Exhibit 107
Calculation of Filing Fee Tables
Schedule 14A
(Form Type)
Atreca, Inc.
(Exact Name of Registrant as Specified in its Charter)
Table 1: Transaction Value
Proposed Maximum Aggregate Value of Transaction | Fee Rate | Amount of Filing Fee | ||||||||||
Fees to Be Paid | $ | 9,878,960.79 | 0.0001476 | $ | 1,458.14 | |||||||
Fees Previously Paid | – | – | ||||||||||
Total Transaction Valuation | $ | 9,878,960.79 | $ | 9,878,960.79 | ||||||||
Total Fees Due for Filing | $ | 1,458.14 | ||||||||||
Total Fees Previously Paid | – | |||||||||||
Total Fee Offsets | – | |||||||||||
Net Fee Due | $ | 1,458.14 |
(i) Title of each class of securities to which transaction applies:
Class A common stock, $0.0001 par value per share, of the Registrant (“Class A common stock”) and Class B common stock, $0.0001 par value per share, of the Registrant (“Class B common stock”).

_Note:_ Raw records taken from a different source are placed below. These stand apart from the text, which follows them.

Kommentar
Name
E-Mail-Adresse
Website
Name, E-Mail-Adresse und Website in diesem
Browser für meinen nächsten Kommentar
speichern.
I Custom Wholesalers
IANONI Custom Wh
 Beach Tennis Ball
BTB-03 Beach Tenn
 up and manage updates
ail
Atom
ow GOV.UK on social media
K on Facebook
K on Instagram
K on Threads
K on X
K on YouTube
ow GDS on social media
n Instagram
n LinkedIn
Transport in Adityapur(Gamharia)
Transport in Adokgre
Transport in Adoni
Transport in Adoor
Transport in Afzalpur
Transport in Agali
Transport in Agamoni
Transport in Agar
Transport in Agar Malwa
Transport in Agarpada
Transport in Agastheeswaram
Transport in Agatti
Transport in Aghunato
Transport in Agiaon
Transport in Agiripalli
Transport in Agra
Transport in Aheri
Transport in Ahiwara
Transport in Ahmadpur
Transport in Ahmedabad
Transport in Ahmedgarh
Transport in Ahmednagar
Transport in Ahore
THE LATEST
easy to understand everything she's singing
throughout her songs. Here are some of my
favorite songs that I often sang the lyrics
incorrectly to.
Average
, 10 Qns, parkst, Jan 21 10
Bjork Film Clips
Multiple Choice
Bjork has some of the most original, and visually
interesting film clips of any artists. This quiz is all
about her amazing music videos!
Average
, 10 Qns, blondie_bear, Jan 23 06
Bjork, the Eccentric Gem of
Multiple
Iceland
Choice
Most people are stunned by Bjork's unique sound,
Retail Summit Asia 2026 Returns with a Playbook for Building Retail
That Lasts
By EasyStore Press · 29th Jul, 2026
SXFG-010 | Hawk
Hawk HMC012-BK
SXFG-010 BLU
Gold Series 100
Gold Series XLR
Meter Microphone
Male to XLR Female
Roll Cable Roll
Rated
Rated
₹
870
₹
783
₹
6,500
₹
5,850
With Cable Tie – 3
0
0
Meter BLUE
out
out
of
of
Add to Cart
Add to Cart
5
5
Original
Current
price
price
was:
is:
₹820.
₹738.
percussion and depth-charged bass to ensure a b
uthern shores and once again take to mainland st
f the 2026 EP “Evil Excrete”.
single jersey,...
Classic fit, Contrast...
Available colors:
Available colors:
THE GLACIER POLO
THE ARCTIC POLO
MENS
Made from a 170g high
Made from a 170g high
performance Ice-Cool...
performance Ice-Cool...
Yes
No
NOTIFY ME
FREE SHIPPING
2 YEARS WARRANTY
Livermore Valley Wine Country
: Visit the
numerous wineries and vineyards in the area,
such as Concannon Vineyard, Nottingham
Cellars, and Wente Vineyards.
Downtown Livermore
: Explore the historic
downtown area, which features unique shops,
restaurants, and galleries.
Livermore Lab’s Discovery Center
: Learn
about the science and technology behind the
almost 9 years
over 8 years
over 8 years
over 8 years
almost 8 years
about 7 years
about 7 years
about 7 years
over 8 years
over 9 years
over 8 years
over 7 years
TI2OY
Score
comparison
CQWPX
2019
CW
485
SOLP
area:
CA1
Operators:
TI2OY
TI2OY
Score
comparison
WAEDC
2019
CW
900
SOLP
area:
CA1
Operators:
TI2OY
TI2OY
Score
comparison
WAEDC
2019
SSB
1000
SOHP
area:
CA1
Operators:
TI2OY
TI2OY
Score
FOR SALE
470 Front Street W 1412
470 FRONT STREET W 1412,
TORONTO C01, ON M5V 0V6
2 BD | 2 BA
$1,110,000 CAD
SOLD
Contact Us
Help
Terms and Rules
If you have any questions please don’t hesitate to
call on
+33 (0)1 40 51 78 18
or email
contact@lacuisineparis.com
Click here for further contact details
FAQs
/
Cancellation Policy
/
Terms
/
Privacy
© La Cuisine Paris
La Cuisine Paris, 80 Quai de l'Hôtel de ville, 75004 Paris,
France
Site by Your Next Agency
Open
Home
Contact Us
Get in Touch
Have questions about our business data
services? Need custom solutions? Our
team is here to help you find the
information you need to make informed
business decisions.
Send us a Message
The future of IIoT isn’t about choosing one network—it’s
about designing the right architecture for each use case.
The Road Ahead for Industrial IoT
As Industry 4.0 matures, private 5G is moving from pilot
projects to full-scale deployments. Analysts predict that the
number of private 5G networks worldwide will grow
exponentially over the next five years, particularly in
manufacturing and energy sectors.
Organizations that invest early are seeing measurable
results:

(ii) Aggregate number of securities to which transaction applies:
Not applicable.
(iii) Per unit price or other underlying value of transaction computed pursuant to Rule 0-11 under the Securities Exchange Act of 1934, as amended (the “Exchange Act”):
Solely for the purpose of calculating the filing fee pursuant to Exchange Act Rule 0-11(c), the underlying value of the transactions (the “Total Consideration”) was calculated based on the sum of: (i) $7,000,000 payable to Atreca, Inc., a Delaware corporation (the “Company”), upon the achievement of certain clinical-based milestone events set forth in, subject to and in accordance with the terms and conditions of, a Contingent Value Rights Agreement substantially in the form attached as Exhibit D to that certain Asset Purchase Agreement (the “Asset Purchase Agreement”), dated December 22, 2023, by and between the Company and Immunome, Inc., a Delaware corporation, and (ii) the product of (a) the highest estimated initial liquidating distribution to the Company’s stockholders of $0.07 per share of Class A common stock and Class B common stock, respectively, and (b) 39,661,575 shares outstanding of Class A common stock and Class B common stock (based on the sum of (i) 32,908,634 shares outstanding of Class A common stock as of December 15, 2023, (ii) 6,715,441 shares outstanding of Class B common stock as of December 15, 2023, and (iii) an estimate of 37,500 shares of Class A common stock issuable upon the accelerated vesting and settlement of restricted stock units in connection with the closing of the Asset Sale). The $5,500,000 payable to the Company at the closing of the Asset Sale (as defined in the attached proxy statement) pursuant to the Asset Sale Agreement is reflected in the Company’s calculation of the highest estimated initial liquidating distribution for purposes of this filing fee calculation. Pursuant to Exchange Act Rule 0-11(c) and Section 14(g) of the Exchange Act, the filing fee equals the product of 0.0001476 multiplied by the Total Consideration.